Material to process »
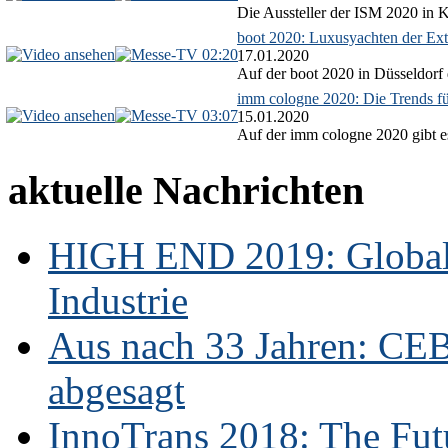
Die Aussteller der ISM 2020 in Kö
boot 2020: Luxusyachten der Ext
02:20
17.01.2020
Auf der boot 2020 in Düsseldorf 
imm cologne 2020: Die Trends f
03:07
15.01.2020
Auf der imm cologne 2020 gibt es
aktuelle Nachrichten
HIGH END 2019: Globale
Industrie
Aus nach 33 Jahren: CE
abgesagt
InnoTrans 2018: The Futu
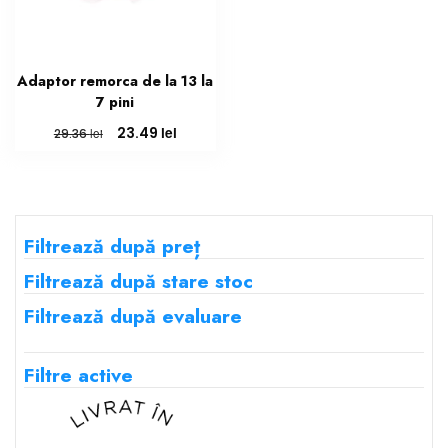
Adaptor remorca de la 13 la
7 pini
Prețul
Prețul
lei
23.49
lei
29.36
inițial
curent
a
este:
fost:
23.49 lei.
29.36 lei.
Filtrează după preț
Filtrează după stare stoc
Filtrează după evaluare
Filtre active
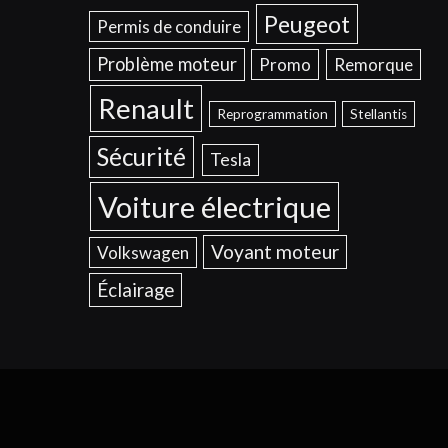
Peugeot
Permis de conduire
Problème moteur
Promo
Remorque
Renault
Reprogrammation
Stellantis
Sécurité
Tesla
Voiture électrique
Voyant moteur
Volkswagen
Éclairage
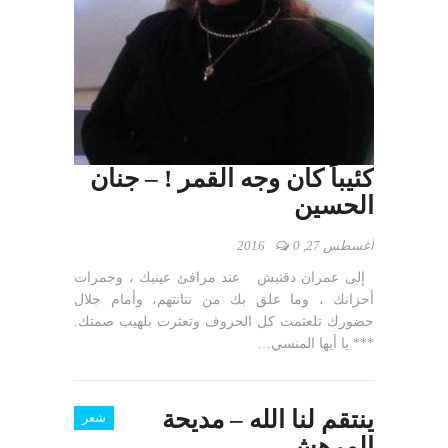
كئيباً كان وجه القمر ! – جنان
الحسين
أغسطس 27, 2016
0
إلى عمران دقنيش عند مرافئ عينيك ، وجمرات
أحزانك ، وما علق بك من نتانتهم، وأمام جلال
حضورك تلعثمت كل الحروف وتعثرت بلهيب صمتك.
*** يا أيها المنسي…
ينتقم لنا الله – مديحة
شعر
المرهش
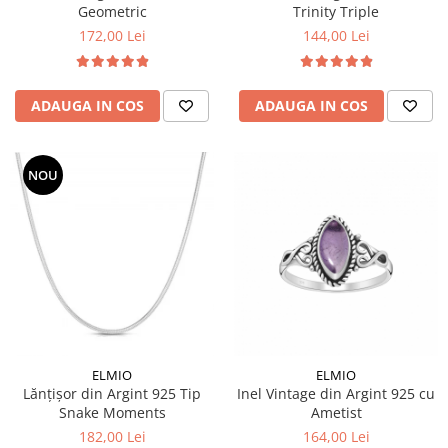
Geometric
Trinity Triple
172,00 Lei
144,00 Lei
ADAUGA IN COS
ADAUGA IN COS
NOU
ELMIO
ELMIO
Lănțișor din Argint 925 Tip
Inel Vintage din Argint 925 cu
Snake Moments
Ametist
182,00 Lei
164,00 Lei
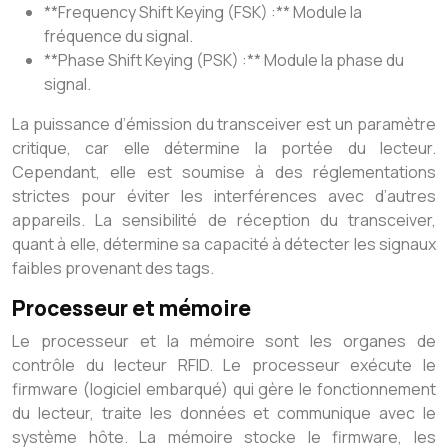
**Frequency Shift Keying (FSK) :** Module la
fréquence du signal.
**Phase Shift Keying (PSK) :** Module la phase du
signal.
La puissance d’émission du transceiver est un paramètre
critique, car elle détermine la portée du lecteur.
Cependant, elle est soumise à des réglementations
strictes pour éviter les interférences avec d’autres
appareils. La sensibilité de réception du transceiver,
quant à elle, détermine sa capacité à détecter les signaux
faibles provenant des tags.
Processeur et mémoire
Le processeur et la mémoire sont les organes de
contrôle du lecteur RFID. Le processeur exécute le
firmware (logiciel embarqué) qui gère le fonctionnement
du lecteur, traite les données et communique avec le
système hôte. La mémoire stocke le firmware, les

Requirement » Can you set out the lines as a numbered list, from the very first one through the line containing "Filtre active", including that line, while skipping blank lines and leaving out the pictures?

Solution to the exercise »
1. Die Aussteller der ISM 2020 in Kö
2. boot 2020: Luxusyachten der Ext
3. 02:20
4. 17.01.2020
5. Auf der boot 2020 in Düsseldorf 
6. imm cologne 2020: Die Trends f
7. 03:07
8. 15.01.2020
9. Auf der imm cologne 2020 gibt es
10. aktuelle Nachrichten
11. HIGH END 2019: Globale
12. Industrie
13. Aus nach 33 Jahren: CE
14. abgesagt
15. InnoTrans 2018: The Futu
16. Adaptor remorca de la 13 la
17. 7 pini
18. Prețul
19. Prețul
20. lei
21. 23.49
22. lei
23. 29.36
24. inițial
25. curent
26. a
27. este:
28. fost:
29. 23.49 lei.
30. 29.36 lei.
31. Filtrează după preț
32. Filtrează după stare stoc
33. Filtrează după evaluare
34. Filtre active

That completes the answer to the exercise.